Records for the task

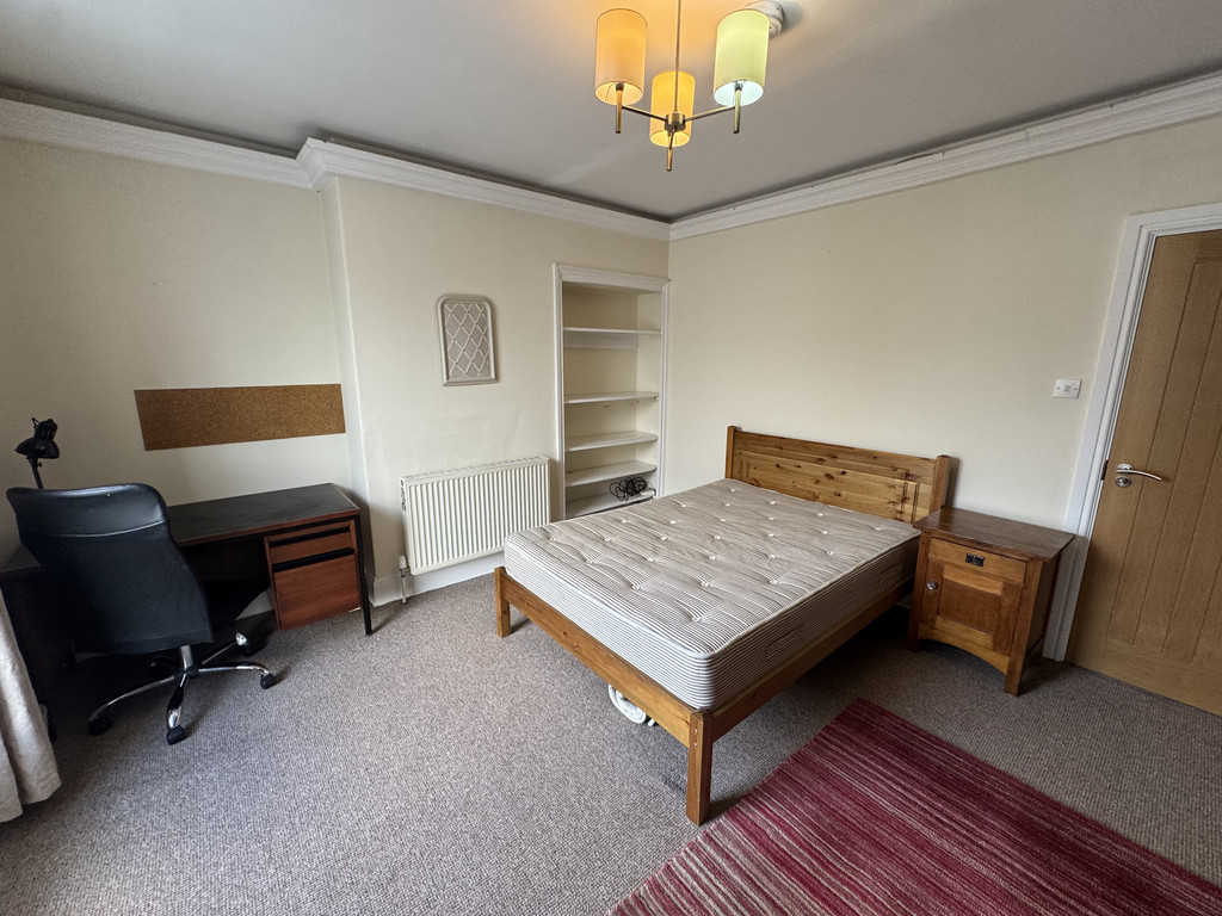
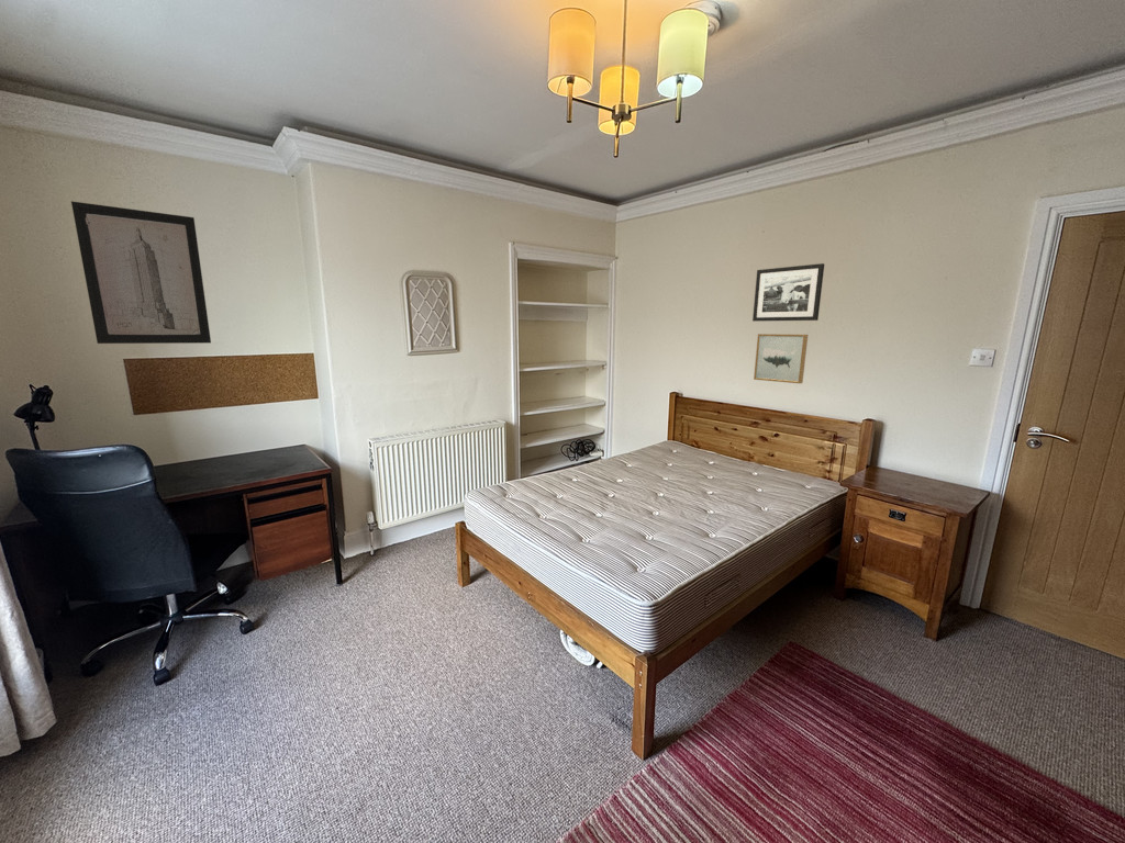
+ picture frame [751,262,825,323]
+ wall art [70,200,212,345]
+ wall art [753,333,809,384]
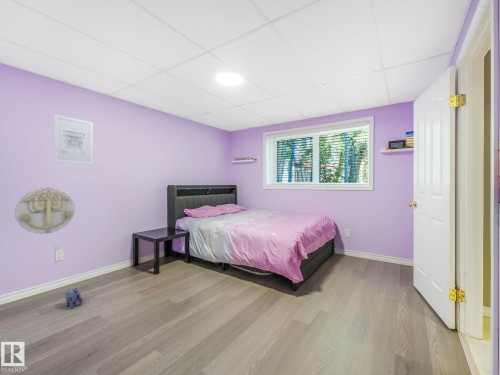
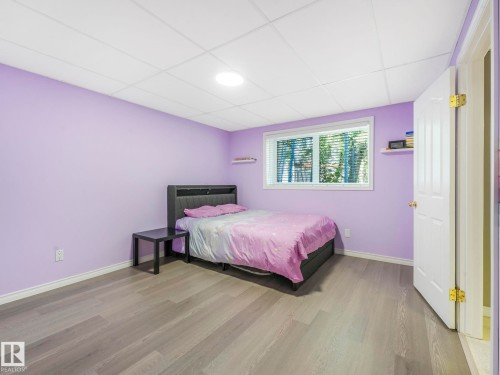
- wall decoration [14,187,76,235]
- wall art [53,113,94,166]
- plush toy [64,287,84,309]
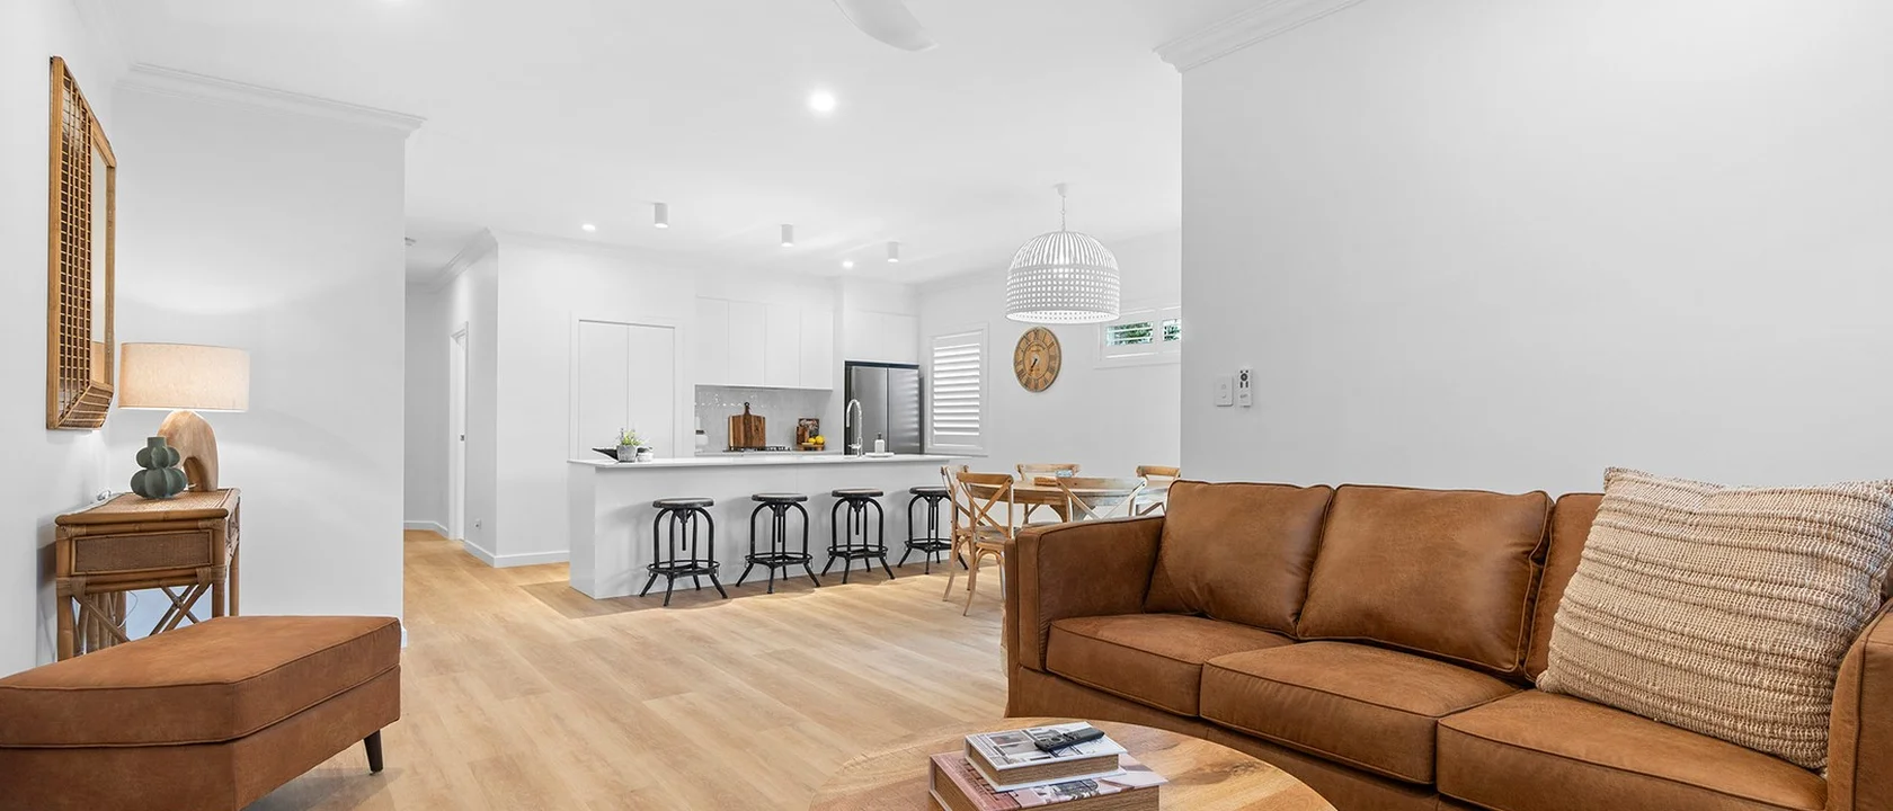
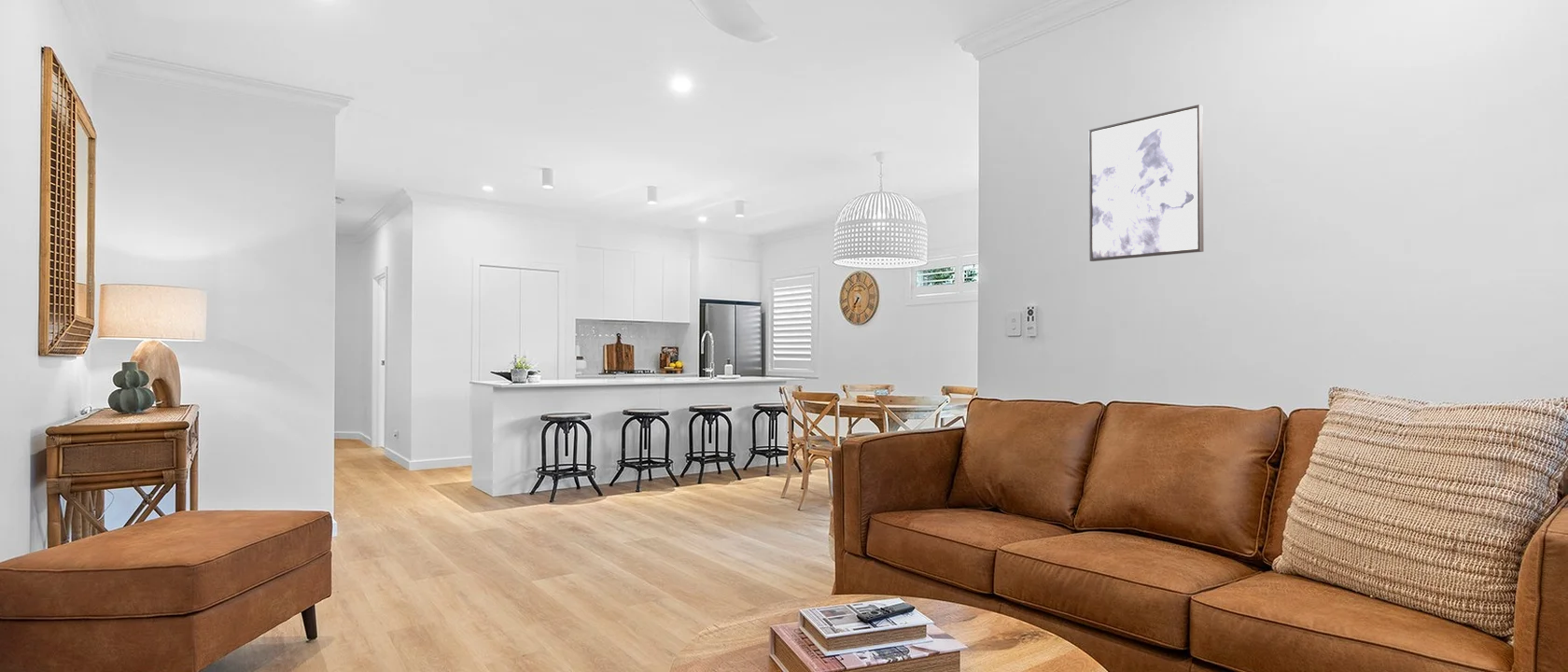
+ wall art [1088,104,1205,262]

Task details
For the listing shown above, count the lines that contain the word "wall" and supply only the result.

Response to this exercise
5